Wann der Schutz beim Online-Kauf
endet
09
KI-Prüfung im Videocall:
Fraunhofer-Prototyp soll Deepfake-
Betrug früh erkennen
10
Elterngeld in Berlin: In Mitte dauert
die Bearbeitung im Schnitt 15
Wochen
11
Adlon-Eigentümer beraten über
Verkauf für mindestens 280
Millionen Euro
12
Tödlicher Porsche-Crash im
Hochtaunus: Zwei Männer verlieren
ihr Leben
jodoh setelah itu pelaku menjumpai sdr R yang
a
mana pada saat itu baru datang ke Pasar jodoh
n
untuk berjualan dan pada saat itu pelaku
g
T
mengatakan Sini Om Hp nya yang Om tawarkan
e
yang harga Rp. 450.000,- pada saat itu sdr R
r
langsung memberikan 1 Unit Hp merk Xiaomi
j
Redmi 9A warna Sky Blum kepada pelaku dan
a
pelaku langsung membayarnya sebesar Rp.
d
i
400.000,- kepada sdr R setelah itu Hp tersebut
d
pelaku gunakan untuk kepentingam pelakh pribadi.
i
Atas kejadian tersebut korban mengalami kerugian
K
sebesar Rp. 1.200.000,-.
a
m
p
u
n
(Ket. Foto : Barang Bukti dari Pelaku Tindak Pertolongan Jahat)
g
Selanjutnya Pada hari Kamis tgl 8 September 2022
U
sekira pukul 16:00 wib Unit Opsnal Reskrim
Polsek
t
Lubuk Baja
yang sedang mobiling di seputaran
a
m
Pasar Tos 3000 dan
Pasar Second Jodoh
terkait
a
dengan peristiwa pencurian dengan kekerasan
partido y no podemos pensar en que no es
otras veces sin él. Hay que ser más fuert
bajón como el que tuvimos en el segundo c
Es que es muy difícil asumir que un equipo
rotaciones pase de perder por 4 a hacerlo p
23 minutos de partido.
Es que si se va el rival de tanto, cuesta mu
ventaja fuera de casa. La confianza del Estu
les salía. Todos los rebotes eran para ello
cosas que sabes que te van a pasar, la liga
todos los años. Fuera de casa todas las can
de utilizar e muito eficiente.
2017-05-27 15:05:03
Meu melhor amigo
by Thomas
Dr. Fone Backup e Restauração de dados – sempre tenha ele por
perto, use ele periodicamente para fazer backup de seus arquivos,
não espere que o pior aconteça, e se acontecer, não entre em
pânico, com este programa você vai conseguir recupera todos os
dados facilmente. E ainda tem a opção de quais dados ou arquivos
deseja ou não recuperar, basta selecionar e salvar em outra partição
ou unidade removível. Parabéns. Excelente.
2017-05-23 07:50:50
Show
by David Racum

» **Task to complete**
Write the whole listing out again exactly.

» **Response**
Wann der Schutz beim Online-Kauf
endet
09
KI-Prüfung im Videocall:
Fraunhofer-Prototyp soll Deepfake-
Betrug früh erkennen
10
Elterngeld in Berlin: In Mitte dauert
die Bearbeitung im Schnitt 15
Wochen
11
Adlon-Eigentümer beraten über
Verkauf für mindestens 280
Millionen Euro
12
Tödlicher Porsche-Crash im
Hochtaunus: Zwei Männer verlieren
ihr Leben
jodoh setelah itu pelaku menjumpai sdr R yang
a
mana pada saat itu baru datang ke Pasar jodoh
n
untuk berjualan dan pada saat itu pelaku
g
T
mengatakan Sini Om Hp nya yang Om tawarkan
e
yang harga Rp. 450.000,- pada saat itu sdr R
r
langsung memberikan 1 Unit Hp merk Xiaomi
j
Redmi 9A warna Sky Blum kepada pelaku dan
a
pelaku langsung membayarnya sebesar Rp.
d
i
400.000,- kepada sdr R setelah itu Hp tersebut
d
pelaku gunakan untuk kepentingam pelakh pribadi.
i
Atas kejadian tersebut korban mengalami kerugian
K
sebesar Rp. 1.200.000,-.
a
m
p
u
n
(Ket. Foto : Barang Bukti dari Pelaku Tindak Pertolongan Jahat)
g
Selanjutnya Pada hari Kamis tgl 8 September 2022
U
sekira pukul 16:00 wib Unit Opsnal Reskrim
Polsek
t
Lubuk Baja
yang sedang mobiling di seputaran
a
m
Pasar Tos 3000 dan
Pasar Second Jodoh
terkait
a
dengan peristiwa pencurian dengan kekerasan
partido y no podemos pensar en que no es
otras veces sin él. Hay que ser más fuert
bajón como el que tuvimos en el segundo c
Es que es muy difícil asumir que un equipo
rotaciones pase de perder por 4 a hacerlo p
23 minutos de partido.
Es que si se va el rival de tanto, cuesta mu
ventaja fuera de casa. La confianza del Estu
les salía. Todos los rebotes eran para ello
cosas que sabes que te van a pasar, la liga
todos los años. Fuera de casa todas las can
de utilizar e muito eficiente.
2017-05-27 15:05:03
Meu melhor amigo
by Thomas
Dr. Fone Backup e Restauração de dados – sempre tenha ele por
perto, use ele periodicamente para fazer backup de seus arquivos,
não espere que o pior aconteça, e se acontecer, não entre em
pânico, com este programa você vai conseguir recupera todos os
dados facilmente. E ainda tem a opção de quais dados ou arquivos
deseja ou não recuperar, basta selecionar e salvar em outra partição
ou unidade removível. Parabéns. Excelente.
2017-05-23 07:50:50
Show
by David Racum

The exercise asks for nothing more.